Je n'appréciais pas démesurément Stephen King avant de lire la Tour Sombre. Je lui reprochais ce qu'il reconnaît lui-même dans ses écrits biographiques : un style d'écolier, parfois de la lourdeur. La Tour Sombre a bouleversé ce point de vue de manière irrévocable (je dis ça parce que j'ai lu ensuite pas mal de ses livres que je n'aurais pas ouverts sans ça). Commencé en 1970 (King a 19 ans, c'est encore un aspirant écrivain), la Tour Sombre est, de son propre aveu, son "grand-oeuvre". "Le jupiter du système solaire de son imagination" dit-il. Inspiré par sa lecture de Tolkien, du poème de Robert Browning, mais aussi du film qui, à l'époque révolutionne le western (oui, je parle du Bon, de la Brute et du Truand, un de mes films cultes), King décide de composer sa propre saga de fantasy. Ambitieuse, il mettra trente quatre ans à l'écrire. Il l'abandonnera même en cours d'écriture - à quoi bon se coller à cet exercice périlleux et sans fin quand on a déjà une carrière florissante et rien à prouver ?. Mais c'est sans compter le destin. En 1999, King frôle la mort (il est renversé par une camionnette qui l'amoche salement). Les fans de la Tour Sombre s'inquiètent : que deviendra ce roman inachevé si King venait à disparaître ? Des condamnés attendant d'être vissés sur une chaise électrique, une vieille dame à l'article de la mort l'implorent de leur raconter la fin, qu'il n'a pas écrite et dont il n'a pas la moindre idée. Qu'à cela ne tienne. Etre écrivain c'est engager sa vie dans un récit dont on se doit d'aller jusqu'au bout. Commencer une histoire, entraîner des gens avec vous et décider d'arrêter par dépit ou parce que c'est difficile, c'est un coup de couteau dans le contrat qui vous lie aux mots. King reprend et achève le cycle de la Tour Sombre . Et quel cycle ! Quel univers !

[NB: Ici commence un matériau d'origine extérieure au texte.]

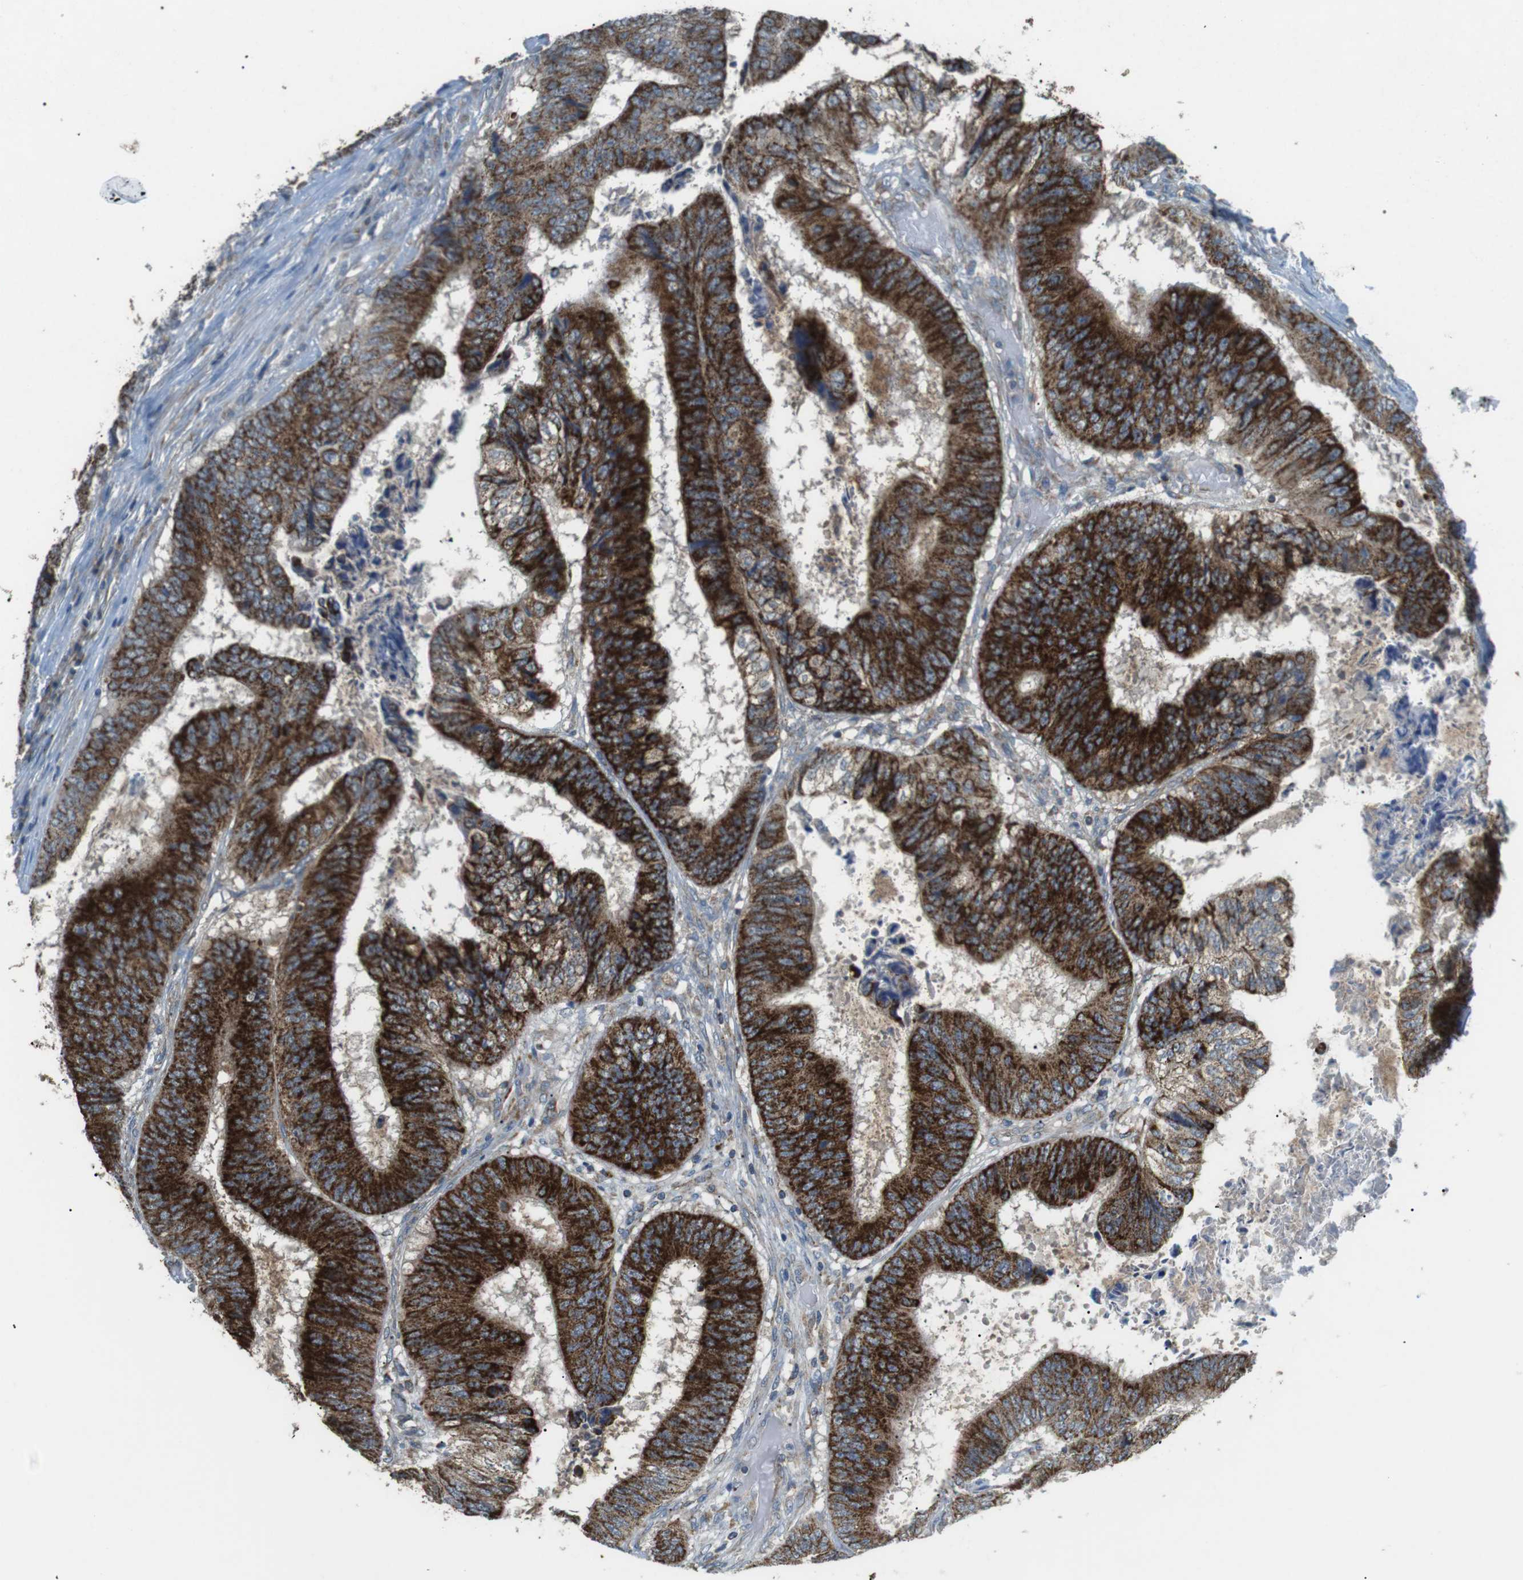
{"staining": {"intensity": "strong", "quantity": ">75%", "location": "cytoplasmic/membranous"}, "tissue": "colorectal cancer", "cell_type": "Tumor cells", "image_type": "cancer", "snomed": [{"axis": "morphology", "description": "Adenocarcinoma, NOS"}, {"axis": "topography", "description": "Rectum"}], "caption": "Immunohistochemical staining of adenocarcinoma (colorectal) shows high levels of strong cytoplasmic/membranous protein positivity in approximately >75% of tumor cells.", "gene": "BACE1", "patient": {"sex": "male", "age": 72}}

Dans ce monde apocalyptique mâtiné de chanson médiévale un pistolero - un cow-boy des temps anciens - est à la quête d'une tour dont dépend la survie de tous les mondes. Il lui faudra huit volumes pour l'atteindre. Aidé du petit groupe de fidèles qu'il s'est constitué, son Ka-tet, sa route sera pavée de sacrifices terribles.

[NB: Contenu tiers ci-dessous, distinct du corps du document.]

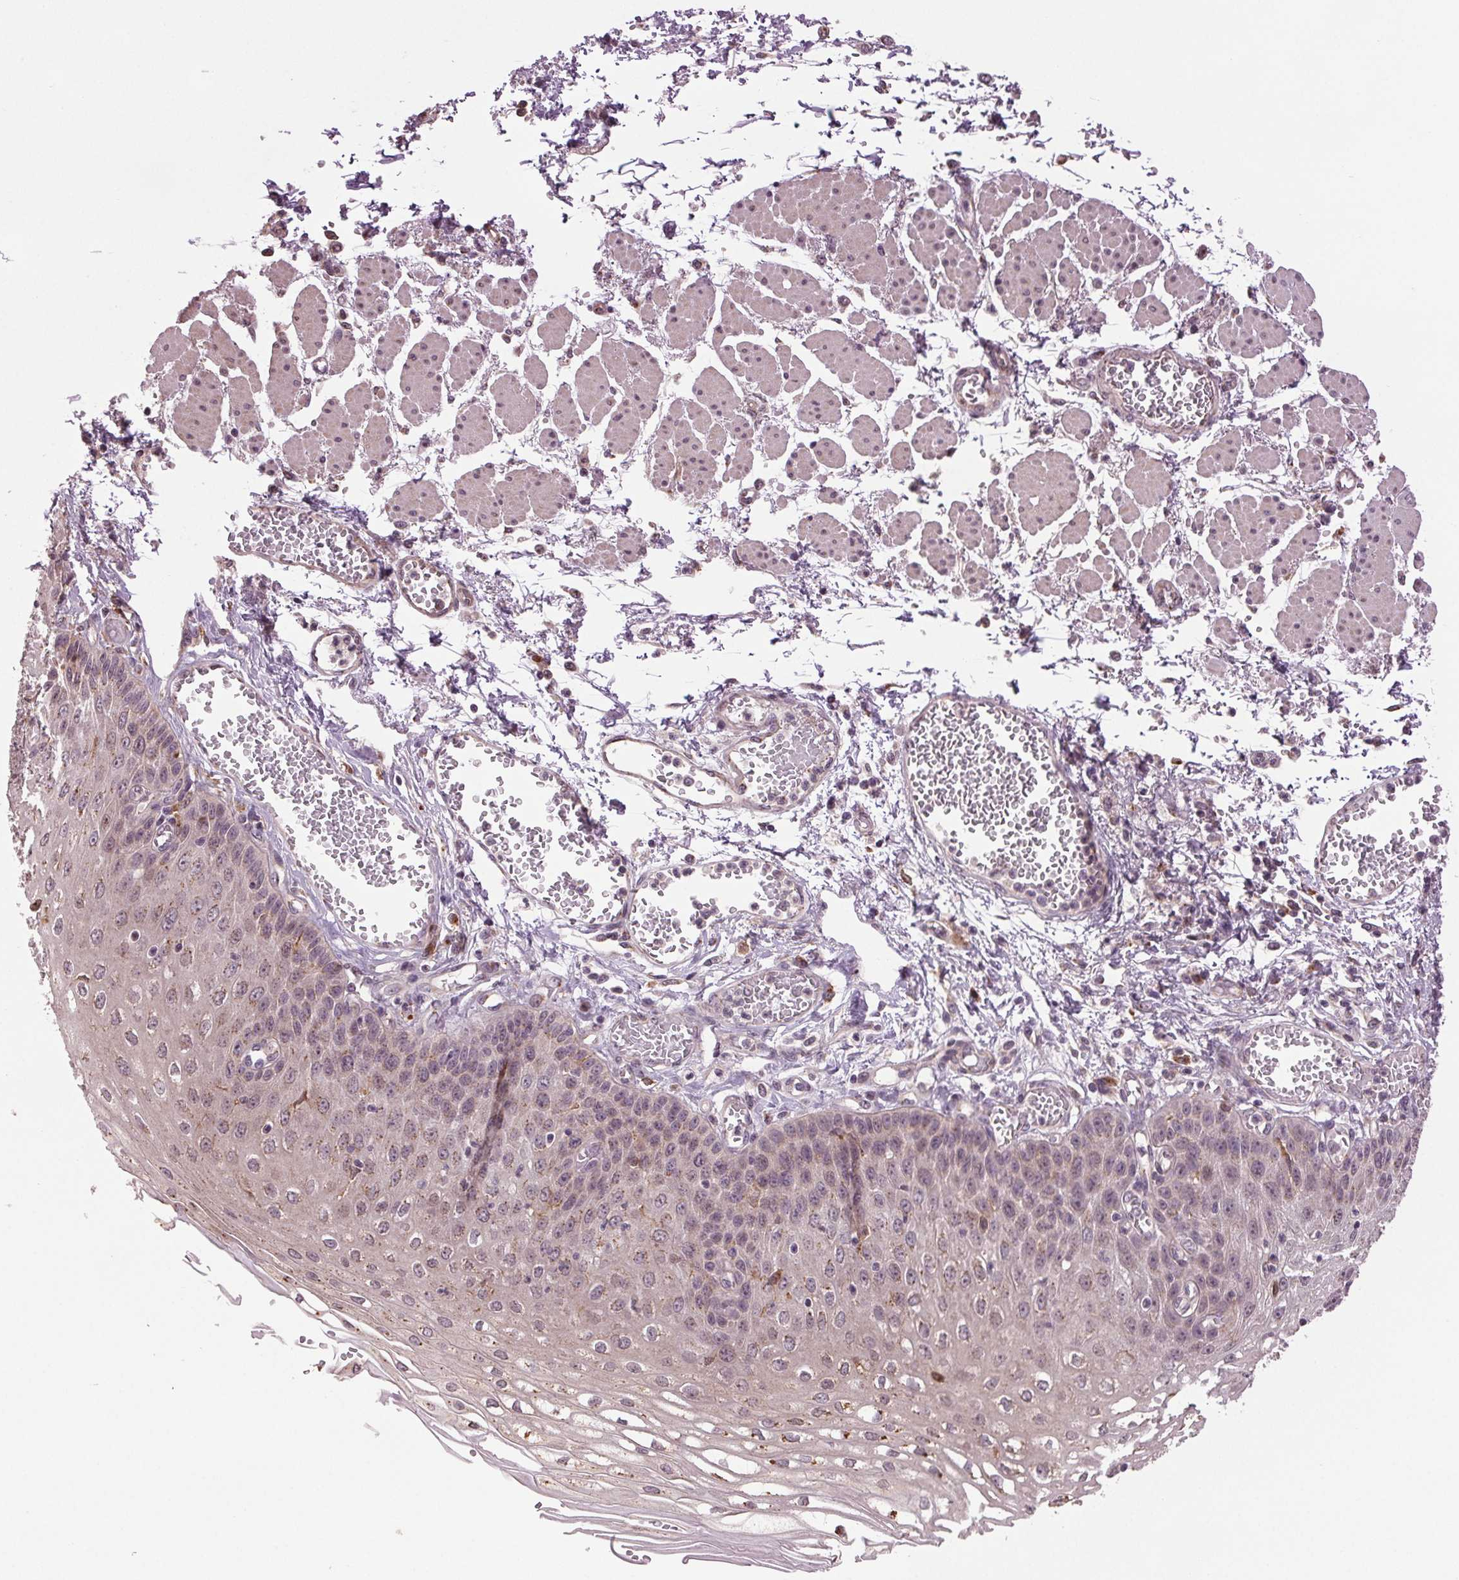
{"staining": {"intensity": "weak", "quantity": ">75%", "location": "cytoplasmic/membranous"}, "tissue": "esophagus", "cell_type": "Squamous epithelial cells", "image_type": "normal", "snomed": [{"axis": "morphology", "description": "Normal tissue, NOS"}, {"axis": "morphology", "description": "Adenocarcinoma, NOS"}, {"axis": "topography", "description": "Esophagus"}], "caption": "This histopathology image demonstrates immunohistochemistry (IHC) staining of unremarkable esophagus, with low weak cytoplasmic/membranous expression in approximately >75% of squamous epithelial cells.", "gene": "BSDC1", "patient": {"sex": "male", "age": 81}}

L'univers créé par King est un tour de force. Truffé de références, à des oeuvres emblématiques comme le Magicien d'Oz, Harry Potter ou Star Wars, sans parler de la mise en abyme de ses propres romans, de Fléau à Désolation, une succulente habitude dans laquelle King est passé maître. Qui plus est, ce que j'avais considéré dans mon arrogante ignorance comme étant de la simplicité se révèle ici une maîtrise parfaite de la fluidité du récit quand il s'agit d'imbriquer des univers étranges et diamétralement opposés. Sans parler du personnage "royal" qui apparaît à la fin du roman. Véritable métaphore égotique qui éclaire l'oeuvre de Stephen King dans son ensemble avec une troublante lucidité.
La Tour Sombre est un "pavé" génial, l'écriture est brillante, et le monde se porte mieux depuis qu'il a été écrit.